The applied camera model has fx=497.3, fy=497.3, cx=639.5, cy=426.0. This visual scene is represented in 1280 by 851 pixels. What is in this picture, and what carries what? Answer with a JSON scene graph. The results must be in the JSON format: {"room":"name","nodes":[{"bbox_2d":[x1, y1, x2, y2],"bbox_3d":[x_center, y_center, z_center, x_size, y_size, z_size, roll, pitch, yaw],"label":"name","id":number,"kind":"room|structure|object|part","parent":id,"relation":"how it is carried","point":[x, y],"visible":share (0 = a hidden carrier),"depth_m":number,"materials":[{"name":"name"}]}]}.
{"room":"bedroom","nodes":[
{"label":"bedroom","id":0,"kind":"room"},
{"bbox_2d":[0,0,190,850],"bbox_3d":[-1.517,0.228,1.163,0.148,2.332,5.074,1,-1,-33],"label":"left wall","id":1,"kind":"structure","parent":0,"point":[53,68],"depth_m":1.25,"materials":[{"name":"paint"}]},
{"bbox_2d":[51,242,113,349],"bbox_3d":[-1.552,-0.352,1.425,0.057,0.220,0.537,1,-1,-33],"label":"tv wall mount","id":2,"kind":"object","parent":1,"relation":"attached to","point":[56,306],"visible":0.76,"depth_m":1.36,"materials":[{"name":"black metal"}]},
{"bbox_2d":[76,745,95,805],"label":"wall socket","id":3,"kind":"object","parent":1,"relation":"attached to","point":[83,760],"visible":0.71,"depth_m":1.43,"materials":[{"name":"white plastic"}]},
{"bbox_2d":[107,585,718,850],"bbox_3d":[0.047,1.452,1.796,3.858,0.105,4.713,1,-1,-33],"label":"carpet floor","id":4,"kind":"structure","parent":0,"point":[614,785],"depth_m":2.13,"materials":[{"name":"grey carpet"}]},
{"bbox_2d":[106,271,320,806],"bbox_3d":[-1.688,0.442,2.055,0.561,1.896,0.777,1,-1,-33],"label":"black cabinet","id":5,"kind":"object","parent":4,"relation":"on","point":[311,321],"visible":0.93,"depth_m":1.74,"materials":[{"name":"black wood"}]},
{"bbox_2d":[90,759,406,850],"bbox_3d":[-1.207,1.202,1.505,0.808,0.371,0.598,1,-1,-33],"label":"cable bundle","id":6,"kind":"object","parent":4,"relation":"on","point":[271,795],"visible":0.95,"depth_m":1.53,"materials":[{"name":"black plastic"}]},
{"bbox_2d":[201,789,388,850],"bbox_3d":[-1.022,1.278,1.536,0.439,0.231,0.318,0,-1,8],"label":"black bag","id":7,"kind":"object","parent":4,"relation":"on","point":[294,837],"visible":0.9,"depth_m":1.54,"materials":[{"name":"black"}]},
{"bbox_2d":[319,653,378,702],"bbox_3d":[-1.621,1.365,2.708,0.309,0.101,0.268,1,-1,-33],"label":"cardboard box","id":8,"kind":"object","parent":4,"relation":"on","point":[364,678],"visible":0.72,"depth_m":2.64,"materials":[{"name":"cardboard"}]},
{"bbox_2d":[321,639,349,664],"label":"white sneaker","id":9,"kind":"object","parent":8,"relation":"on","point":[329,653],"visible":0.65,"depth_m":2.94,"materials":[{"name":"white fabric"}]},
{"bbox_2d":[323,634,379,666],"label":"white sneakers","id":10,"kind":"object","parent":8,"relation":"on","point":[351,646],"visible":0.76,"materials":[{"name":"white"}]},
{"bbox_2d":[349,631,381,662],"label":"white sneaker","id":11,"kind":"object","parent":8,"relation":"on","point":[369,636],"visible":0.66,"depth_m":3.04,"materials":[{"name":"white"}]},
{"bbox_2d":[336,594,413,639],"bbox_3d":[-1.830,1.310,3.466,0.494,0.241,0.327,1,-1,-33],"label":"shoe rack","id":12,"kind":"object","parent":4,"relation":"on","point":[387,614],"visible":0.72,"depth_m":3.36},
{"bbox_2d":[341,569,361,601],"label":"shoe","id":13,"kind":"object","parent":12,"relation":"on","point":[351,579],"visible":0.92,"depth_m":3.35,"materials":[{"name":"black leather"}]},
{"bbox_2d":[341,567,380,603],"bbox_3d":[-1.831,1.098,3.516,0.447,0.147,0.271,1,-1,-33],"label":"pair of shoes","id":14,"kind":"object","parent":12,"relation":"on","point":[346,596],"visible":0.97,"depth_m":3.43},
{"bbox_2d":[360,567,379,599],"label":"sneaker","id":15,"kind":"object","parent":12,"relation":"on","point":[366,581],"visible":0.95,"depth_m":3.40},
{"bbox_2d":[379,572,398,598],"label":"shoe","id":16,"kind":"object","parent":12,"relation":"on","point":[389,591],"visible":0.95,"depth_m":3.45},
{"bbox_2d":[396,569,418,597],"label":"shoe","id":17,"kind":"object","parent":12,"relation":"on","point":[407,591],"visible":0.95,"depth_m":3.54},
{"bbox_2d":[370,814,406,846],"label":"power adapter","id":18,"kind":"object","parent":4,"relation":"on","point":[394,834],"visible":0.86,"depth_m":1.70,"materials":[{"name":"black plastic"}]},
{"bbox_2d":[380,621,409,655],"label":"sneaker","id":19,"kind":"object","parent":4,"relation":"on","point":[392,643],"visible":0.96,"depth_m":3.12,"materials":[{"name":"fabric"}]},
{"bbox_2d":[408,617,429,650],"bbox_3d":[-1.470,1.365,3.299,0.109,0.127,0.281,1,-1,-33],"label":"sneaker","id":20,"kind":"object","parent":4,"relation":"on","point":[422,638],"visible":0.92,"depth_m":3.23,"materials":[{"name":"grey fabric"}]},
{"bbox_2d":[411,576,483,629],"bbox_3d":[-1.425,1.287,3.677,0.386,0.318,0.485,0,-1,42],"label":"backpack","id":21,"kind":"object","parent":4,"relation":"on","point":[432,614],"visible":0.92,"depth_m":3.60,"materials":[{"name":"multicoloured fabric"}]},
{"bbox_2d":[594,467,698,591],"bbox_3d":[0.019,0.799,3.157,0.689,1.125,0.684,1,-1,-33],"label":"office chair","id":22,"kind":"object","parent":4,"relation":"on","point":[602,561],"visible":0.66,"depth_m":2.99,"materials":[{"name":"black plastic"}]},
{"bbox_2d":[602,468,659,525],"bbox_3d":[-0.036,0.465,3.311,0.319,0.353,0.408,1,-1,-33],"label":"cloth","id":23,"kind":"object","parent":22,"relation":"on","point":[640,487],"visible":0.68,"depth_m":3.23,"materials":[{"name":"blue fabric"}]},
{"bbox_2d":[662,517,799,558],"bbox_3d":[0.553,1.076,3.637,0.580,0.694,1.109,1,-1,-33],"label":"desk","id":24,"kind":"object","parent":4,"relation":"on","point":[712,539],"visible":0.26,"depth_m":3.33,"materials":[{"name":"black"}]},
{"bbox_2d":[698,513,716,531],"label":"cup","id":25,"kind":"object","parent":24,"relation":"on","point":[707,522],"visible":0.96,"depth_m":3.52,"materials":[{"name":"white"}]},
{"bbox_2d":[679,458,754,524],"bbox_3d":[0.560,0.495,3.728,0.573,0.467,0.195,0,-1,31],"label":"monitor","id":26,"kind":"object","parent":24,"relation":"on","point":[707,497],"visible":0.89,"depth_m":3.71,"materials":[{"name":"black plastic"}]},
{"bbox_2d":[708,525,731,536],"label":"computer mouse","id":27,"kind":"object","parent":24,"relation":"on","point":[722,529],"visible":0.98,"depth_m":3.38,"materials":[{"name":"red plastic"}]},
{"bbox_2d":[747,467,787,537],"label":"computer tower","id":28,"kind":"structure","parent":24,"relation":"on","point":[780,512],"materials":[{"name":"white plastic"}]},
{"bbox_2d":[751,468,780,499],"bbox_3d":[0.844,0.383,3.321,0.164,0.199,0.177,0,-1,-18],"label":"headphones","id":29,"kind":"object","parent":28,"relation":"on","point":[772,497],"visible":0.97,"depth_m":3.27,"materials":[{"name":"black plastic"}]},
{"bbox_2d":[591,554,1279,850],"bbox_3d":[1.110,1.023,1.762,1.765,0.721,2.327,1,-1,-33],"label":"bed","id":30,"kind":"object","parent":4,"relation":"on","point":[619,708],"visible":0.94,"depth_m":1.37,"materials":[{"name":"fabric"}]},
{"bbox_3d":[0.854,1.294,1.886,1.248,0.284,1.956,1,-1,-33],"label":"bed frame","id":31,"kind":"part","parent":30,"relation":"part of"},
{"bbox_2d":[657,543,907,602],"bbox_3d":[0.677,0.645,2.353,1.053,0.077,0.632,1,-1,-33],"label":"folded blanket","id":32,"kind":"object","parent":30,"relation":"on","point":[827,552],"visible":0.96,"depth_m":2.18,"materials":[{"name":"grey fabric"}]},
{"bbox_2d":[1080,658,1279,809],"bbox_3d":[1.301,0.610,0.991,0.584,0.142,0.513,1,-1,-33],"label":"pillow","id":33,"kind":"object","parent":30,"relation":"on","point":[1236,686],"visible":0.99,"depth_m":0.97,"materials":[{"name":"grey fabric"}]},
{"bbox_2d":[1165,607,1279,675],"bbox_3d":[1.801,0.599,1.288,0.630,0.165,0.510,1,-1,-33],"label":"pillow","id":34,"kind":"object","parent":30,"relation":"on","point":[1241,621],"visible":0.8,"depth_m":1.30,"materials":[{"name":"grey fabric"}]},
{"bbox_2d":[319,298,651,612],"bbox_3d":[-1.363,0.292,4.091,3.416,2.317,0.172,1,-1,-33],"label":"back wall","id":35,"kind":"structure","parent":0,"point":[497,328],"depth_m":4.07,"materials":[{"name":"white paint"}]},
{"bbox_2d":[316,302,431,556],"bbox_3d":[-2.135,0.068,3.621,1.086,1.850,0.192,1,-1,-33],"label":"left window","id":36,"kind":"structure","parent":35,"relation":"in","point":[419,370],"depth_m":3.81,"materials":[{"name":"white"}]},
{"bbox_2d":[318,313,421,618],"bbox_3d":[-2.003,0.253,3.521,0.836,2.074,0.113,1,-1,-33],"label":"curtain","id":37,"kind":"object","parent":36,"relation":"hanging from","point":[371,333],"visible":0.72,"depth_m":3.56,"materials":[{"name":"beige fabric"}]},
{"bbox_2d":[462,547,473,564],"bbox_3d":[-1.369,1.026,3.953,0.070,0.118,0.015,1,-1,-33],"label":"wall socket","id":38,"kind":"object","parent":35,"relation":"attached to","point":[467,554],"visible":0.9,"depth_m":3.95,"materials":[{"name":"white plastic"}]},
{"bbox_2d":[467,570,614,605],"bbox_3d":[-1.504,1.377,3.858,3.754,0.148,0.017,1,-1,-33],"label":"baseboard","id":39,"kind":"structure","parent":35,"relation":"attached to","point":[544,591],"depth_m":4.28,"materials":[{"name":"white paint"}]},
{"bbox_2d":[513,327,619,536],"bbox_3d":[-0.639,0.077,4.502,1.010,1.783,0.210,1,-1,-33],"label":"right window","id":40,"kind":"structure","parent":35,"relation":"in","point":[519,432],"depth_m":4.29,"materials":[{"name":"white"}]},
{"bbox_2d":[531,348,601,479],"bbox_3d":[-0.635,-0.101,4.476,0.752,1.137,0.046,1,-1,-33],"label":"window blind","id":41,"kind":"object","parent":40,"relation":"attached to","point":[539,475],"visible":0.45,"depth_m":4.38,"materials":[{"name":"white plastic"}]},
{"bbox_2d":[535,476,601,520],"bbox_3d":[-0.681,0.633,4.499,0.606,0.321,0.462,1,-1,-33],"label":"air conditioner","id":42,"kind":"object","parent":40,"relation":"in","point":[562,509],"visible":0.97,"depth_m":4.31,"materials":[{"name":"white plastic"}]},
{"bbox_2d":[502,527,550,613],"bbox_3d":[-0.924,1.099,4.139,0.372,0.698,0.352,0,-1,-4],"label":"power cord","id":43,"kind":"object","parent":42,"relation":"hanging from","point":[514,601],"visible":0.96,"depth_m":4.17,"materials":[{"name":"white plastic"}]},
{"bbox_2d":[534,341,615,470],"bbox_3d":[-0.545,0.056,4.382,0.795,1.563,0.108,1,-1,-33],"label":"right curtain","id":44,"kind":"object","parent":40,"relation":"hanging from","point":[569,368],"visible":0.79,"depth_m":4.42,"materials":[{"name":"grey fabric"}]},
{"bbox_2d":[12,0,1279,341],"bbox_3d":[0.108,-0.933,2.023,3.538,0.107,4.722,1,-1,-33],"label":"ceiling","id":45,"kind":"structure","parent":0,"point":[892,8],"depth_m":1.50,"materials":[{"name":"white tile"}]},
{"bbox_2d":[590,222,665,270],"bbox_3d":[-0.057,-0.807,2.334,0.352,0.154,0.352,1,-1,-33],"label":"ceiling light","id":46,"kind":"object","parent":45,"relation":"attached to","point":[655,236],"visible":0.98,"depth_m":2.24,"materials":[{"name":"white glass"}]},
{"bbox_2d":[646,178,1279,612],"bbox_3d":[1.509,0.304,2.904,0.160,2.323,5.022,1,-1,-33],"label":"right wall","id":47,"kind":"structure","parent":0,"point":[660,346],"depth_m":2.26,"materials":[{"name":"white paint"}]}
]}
- - - - -
▶ **What to produce**
Look through the entries for lines containing the word "bedroom" and return each one.

▶ **Response to this exercise**
{"room":"bedroom","nodes":[
{"label":"bedroom","id":0,"kind":"room"},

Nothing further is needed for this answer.